Suzuki Ignis – Kraxel-Knirps

Suzuki Ignis – Kraxel-Knirps

Anfang 2017 bringt Suzuki den Ignis zurück in den deutschen Automarkt. Wie einst der bis 2007 gebaute Ignis, handelt es sich auch bei der Neuauflage um einen kastigen Stadtfloh. Allerdings kommt der neue mit einer SUV-artigen Aura daher.

Der nur rund 3,70 Meter lange Fünftürer mit besonders kurzen Karosserieüberhängen bewegt sich größentechnisch unterhalb des Formats der derzeit boomenden Mini-SUVs und könnte insofern als Begründer eines neuen Segments der Micro-SUV gesehen werden.
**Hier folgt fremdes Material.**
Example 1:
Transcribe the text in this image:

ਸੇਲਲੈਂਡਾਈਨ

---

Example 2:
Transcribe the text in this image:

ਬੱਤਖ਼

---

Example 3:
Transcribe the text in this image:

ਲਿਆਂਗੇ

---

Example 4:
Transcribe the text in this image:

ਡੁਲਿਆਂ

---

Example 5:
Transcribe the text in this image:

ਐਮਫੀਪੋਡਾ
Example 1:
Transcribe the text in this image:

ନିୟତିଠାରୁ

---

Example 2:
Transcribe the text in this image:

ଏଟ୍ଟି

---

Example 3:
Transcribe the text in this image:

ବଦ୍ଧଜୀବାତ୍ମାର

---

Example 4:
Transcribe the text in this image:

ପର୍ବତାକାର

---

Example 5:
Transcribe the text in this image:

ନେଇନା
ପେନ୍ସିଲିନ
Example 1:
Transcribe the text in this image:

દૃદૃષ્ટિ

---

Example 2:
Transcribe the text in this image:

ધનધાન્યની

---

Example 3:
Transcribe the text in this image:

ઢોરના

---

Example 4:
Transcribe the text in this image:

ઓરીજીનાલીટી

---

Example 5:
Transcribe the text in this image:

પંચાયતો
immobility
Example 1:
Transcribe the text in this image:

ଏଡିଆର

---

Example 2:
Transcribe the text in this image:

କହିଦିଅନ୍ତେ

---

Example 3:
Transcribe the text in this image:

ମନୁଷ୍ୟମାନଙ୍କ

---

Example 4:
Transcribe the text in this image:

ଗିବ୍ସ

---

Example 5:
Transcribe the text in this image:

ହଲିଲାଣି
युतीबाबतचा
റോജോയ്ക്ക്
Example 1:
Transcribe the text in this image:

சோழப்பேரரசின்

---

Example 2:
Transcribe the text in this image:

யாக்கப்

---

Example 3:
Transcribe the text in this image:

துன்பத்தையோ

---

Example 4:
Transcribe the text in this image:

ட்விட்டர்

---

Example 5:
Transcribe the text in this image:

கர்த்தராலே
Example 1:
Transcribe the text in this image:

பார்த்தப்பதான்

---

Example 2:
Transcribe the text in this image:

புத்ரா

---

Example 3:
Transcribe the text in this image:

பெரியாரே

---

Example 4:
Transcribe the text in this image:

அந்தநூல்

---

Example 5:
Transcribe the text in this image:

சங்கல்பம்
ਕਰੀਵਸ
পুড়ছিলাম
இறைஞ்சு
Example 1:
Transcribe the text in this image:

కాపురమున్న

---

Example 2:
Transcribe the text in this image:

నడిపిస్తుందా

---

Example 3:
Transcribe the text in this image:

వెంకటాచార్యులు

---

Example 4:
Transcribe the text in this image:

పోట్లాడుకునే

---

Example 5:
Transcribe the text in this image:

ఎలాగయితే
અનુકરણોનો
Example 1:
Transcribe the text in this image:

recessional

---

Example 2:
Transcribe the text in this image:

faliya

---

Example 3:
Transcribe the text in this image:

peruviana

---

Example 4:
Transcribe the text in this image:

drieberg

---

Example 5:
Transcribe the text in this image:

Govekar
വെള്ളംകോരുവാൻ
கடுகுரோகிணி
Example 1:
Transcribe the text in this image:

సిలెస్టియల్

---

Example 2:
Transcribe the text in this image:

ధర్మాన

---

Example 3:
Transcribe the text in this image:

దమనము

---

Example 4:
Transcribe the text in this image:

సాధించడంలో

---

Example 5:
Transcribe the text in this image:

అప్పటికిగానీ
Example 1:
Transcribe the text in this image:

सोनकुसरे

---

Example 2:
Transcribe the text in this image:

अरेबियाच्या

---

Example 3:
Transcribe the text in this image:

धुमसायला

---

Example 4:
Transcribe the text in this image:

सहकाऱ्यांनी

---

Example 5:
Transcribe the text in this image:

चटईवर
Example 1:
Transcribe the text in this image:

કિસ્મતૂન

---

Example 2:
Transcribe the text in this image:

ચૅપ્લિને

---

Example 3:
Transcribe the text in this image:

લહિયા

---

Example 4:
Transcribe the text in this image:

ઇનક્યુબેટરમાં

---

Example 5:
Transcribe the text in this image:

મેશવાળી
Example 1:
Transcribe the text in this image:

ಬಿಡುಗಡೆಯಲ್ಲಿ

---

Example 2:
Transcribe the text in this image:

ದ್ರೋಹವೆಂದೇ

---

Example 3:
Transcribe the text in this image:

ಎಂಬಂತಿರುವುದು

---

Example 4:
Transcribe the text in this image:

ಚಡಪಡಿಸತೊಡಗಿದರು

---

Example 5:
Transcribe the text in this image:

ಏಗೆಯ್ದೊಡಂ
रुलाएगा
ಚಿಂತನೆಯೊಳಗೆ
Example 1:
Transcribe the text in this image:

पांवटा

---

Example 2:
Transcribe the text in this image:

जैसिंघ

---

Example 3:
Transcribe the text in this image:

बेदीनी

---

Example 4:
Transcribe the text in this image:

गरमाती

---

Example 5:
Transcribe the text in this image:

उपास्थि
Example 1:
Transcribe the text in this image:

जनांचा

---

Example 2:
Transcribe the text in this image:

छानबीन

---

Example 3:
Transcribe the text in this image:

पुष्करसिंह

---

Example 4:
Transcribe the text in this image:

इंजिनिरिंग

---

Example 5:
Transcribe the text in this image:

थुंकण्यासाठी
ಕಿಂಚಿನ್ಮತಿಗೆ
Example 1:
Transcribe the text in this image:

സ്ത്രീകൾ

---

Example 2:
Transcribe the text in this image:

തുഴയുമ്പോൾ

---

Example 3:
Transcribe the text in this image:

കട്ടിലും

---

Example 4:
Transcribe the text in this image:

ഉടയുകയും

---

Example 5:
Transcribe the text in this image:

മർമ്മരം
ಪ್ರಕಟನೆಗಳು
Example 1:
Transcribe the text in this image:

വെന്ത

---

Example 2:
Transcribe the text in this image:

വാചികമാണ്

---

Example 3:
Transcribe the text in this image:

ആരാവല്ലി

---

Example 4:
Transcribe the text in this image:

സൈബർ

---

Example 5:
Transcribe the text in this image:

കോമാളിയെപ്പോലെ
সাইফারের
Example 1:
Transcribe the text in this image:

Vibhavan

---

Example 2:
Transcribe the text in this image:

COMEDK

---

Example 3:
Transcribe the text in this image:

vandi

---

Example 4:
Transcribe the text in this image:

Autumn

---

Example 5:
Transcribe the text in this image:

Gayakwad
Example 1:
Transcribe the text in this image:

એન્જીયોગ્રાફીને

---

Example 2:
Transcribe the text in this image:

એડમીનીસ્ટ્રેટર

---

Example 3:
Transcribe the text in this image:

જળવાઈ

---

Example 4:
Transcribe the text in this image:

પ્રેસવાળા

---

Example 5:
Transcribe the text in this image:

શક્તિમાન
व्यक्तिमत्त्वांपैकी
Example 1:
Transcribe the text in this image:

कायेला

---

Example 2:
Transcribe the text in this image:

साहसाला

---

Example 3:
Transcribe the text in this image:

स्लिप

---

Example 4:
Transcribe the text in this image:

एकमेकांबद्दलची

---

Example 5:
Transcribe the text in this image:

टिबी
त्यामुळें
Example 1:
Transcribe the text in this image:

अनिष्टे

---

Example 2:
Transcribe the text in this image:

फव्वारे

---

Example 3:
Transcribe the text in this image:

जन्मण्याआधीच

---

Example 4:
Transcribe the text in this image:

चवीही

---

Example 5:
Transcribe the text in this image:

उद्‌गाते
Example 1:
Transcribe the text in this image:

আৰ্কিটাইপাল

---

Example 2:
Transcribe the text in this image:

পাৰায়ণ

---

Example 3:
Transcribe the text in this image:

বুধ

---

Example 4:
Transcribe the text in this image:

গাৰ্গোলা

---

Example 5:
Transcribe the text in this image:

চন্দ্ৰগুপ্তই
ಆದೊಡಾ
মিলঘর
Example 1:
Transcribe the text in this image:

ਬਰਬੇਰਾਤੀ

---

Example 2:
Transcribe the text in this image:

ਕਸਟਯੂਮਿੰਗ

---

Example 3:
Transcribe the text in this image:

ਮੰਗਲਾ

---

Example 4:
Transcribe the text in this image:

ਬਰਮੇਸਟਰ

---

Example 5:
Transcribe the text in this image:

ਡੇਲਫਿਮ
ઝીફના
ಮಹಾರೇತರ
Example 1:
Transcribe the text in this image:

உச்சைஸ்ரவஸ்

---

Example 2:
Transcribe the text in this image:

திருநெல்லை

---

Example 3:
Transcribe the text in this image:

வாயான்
Trotz seiner bescheidenen Länge verspricht Suzuki einen variablen und alltagstauglichen Innenraum, der bis zu 5 Personen und bis zu 267 Liter Gepäck im Heck aufnehmen kann.

Obwohl ein Kleinstwagen, ist der Arbeitsplatz mit allerlei Annehmlichkeiten gerüstet. So gibt es unter anderem eine Klimaautomatik und einen großen Touchscreen für das Infotainment-System, das zudem über alle gängigen Konnektivitäts-Standards zur Anbindung von Smartphones verfügt. Auch sicherheitstechnisch ist der kleine Japaner ganz modern: Eine Stereokamera ermöglicht Funktionen wie den Notbremsassistenten mit Fußgänger-Erkennung oder einen Spurverlassenswarner.

Einzig verfügbarer Motor ist ein 1,2-Liter-Benziner, der 66 kW/90 PS und 120 Newtonmeter Drehmoment leistet. Wahlweise ist der Vierzylinder mit Fünfgang-Schaltgetriebe oder mit automatisiertem Schaltgetriebe kombinierbar und mit Front- oder Allradantrieb erhältlich. Der Verbrauch der Frontantriebsversion soll bei 4,6 Litern liegen, mit Allradantrieb steigt der Spritkonsum um 0,4 Liter. Zusätzlich wird Suzuki eine Mildhybrid-Variante anbieten, die dank eines integrierten Startergenerators per Rekuperation den Verbrauch auf 4,3 Liter senken kann.